COMMENT: Young talent isn’t following the money to Wall Street

·3 min read
Exterior of New York Stock Exchange Building with classical architecture of Greece columns and US flags as seen during the day, NYSE Financial organization at Wall Street a symbol for the global and American Economy as one of the most powerful financial institute at lower Manhattan New York City, United States of America. February 2020, NY, USA (Photo by Nicolas Economou/NurPhoto via Getty Images)
Long hours, the pandemic and the lure of startups are taking their toll on recruitment for the traditional investment banks. (PHOTO: Nicolas Economou/NurPhoto via Getty Images)

By Marcus Ashworth

(Bloomberg Opinion) — Deutsche Bank AG is the latest investment bank dangling a juicier carrot at prospective first-year analysts. An extra US$10,000 sounds nice but, unfortunately, Wall Street is just appealing to individuals focused on short-term compensation — the kind who won’t hang around long anyway. The banks are going to have to up their game to attract and retain talent. And it’s not all about money.

“There is no substitute for hard work” has long been the industry mantra. But those first few years are brutal. There is now a number for how much toil is required to reach "base-level mastery" at an investment bank: The golden ticket to elite level is 10,000 hours or roughly three years worth of 72-hour weeks, according to Mary Erdoes, chief executive officer of JPMorgan Chase & Co.’s asset and wealth management business.

That’s not going to lure the cohort that banks are courting. A July 16 survey of 16-24-year olds’ mental health from Aviva PLC, the British insurer and wealth manager, showed that not only was this age group the most affected by the pandemic but it has also made 47% of those employed less career-oriented. Nor is the option of then going off to spend more time and money getting an MBA or CFA or both. College students know the real action no longer lies in a dealing room but in a start-up or in a major tech firm. Those may involve long hours too but they also have flexibility — along with a potential shortcut to untold riches, maybe even going into space.

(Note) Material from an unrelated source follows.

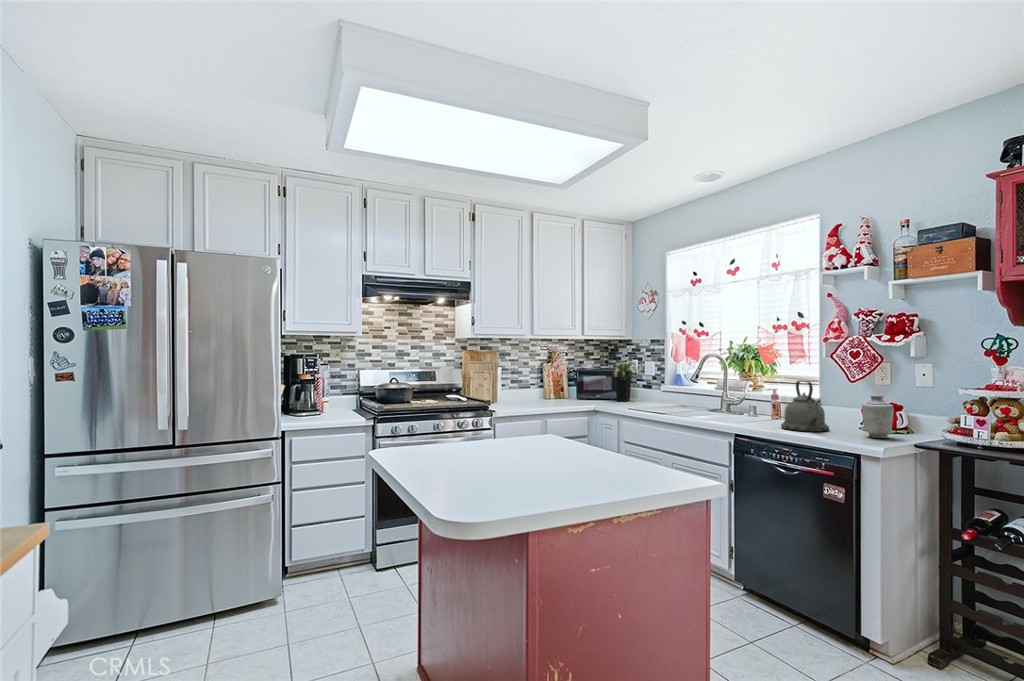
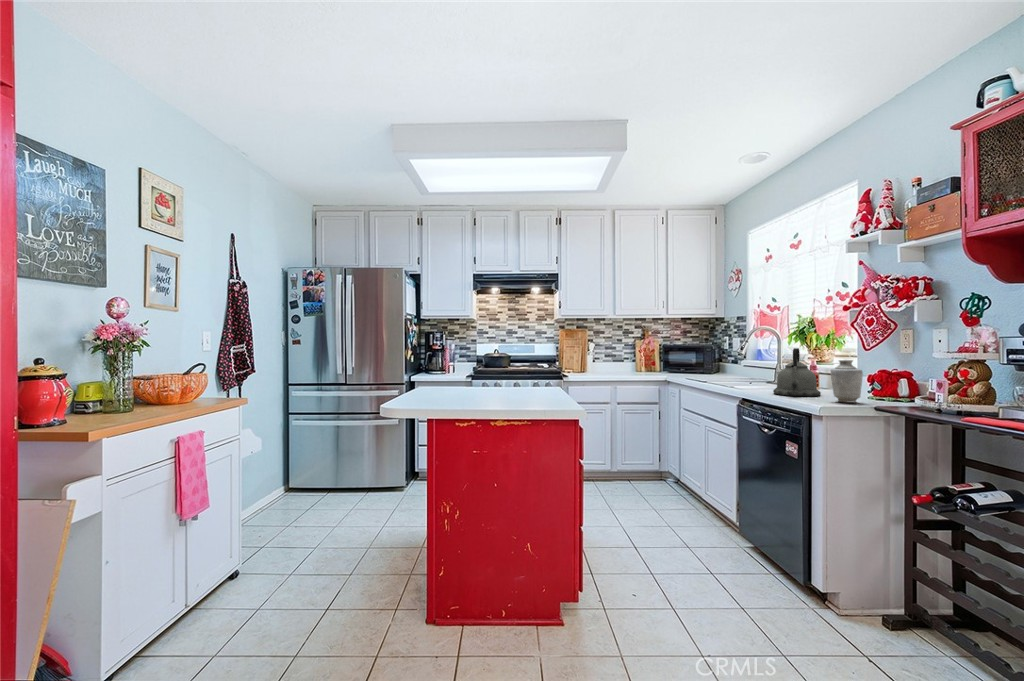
flower arrangement: present [613,360,642,401] -> none [692,335,726,374]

A Wall Street career just isn't what it was. And that is why offering a Peloton bike just won’t cut. Banks must now compete for the best talent with private equity, consultancy and professional services. Apollo Global Management Inc. is offering six-figure bonuses just to retain associates. And everyone wants the kind of recent graduate inculcated in STEM (science, technology, engineering and mathematics) — so the banks are not just competing with private equity but tech and the world of venture capital-fuelled startups too.

According to CBInsights data, nearly US$300 billion has been raised so far this year globally specifically for startups, nearly matching the whole of 2020. In the first six months of 2021, 249 new US$1 billion unicorns were born. And — pay attention, Wall Street — it’s fintech as well as tech. The U.K.-based payments firm Revolut Ltd.'s successful capital raise in mid-July put its valuation at US$33 billion.

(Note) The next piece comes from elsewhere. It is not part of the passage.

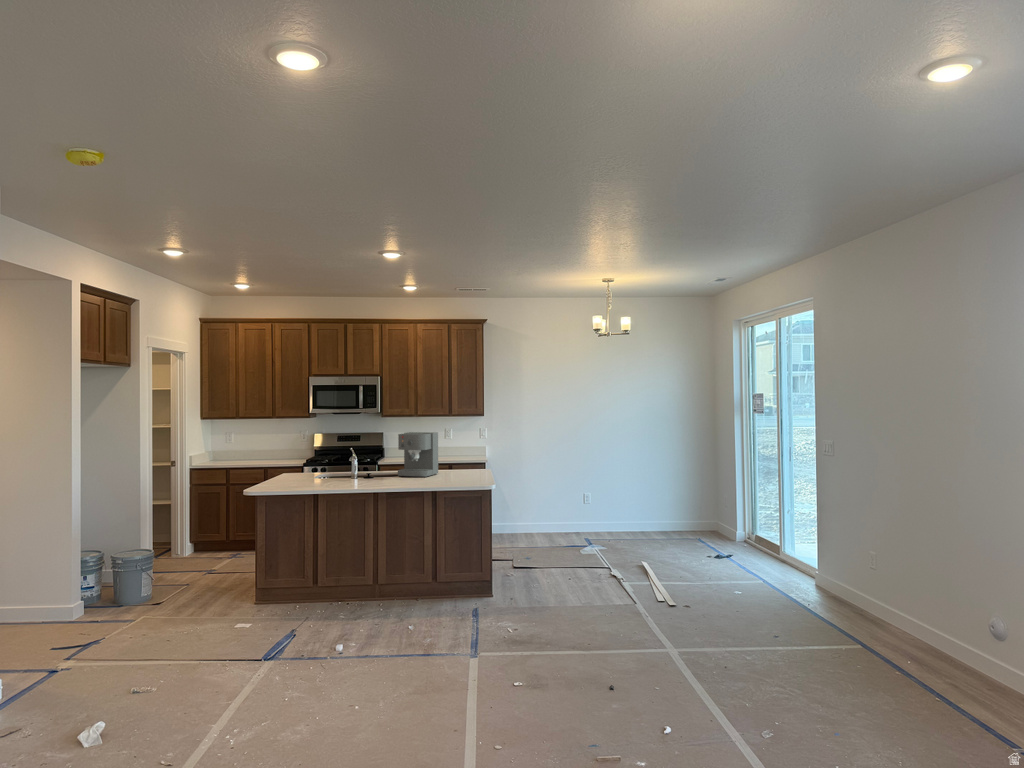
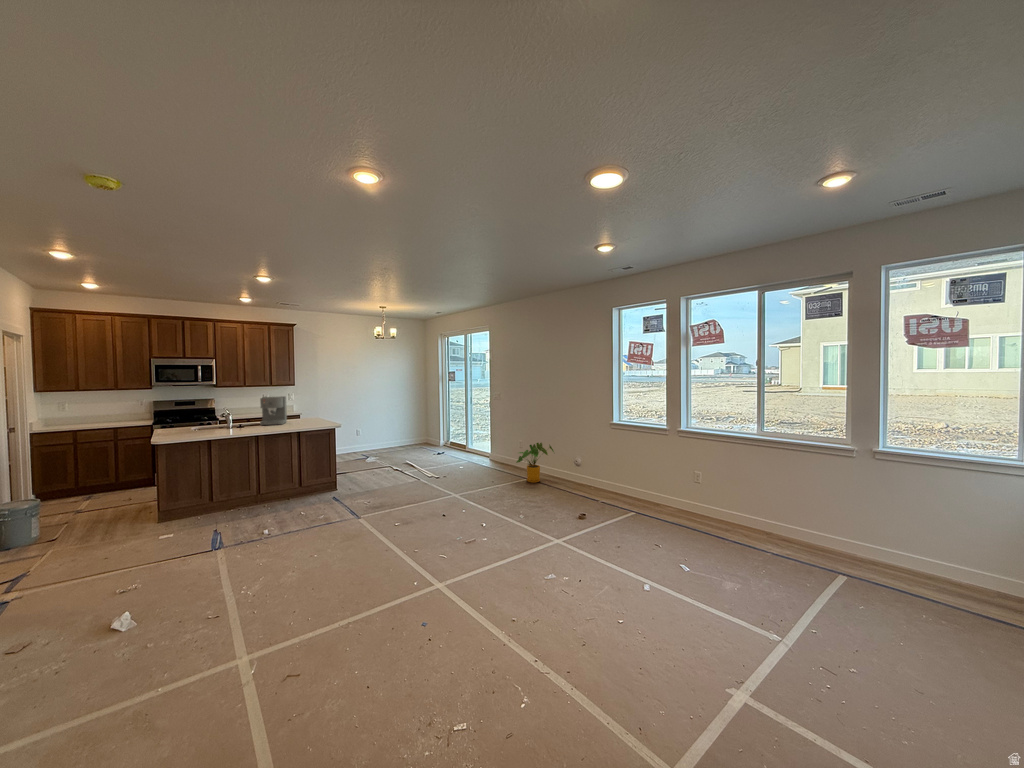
house plant: none [845,562,954,660] -> present [516,443,554,483]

The new world of digital banking is going after talent in a different way. The US$95 billion valuation on payments firm Stripe Inc. may have garnered most of the headlines but it has also managed to subtly change its work practices. According to its co-founder and president John Collison, the company has seen "pretty major uptake" on its offer for employees to leave high-cost city centers and WFH. The firm offered a US$20,000 one-off incentive but there is a permanent catch — also a US$10,000 cut in base compensation. Work-related burnout cannot be solved by return to the office alone.

The talent pool is being drawn elsewhere. Traditional investment banks can’t win them back just by upping starting salaries. It’s time to rethink the complete career offering. You can’t run with the bulls all your life.

This column does not necessarily reflect the opinion of the editorial board or Bloomberg LP and its owners.

Marcus Ashworth is a Bloomberg Opinion columnist covering European markets. He spent three decades in the banking industry, most recently as chief markets strategist at Haitong Securities in London.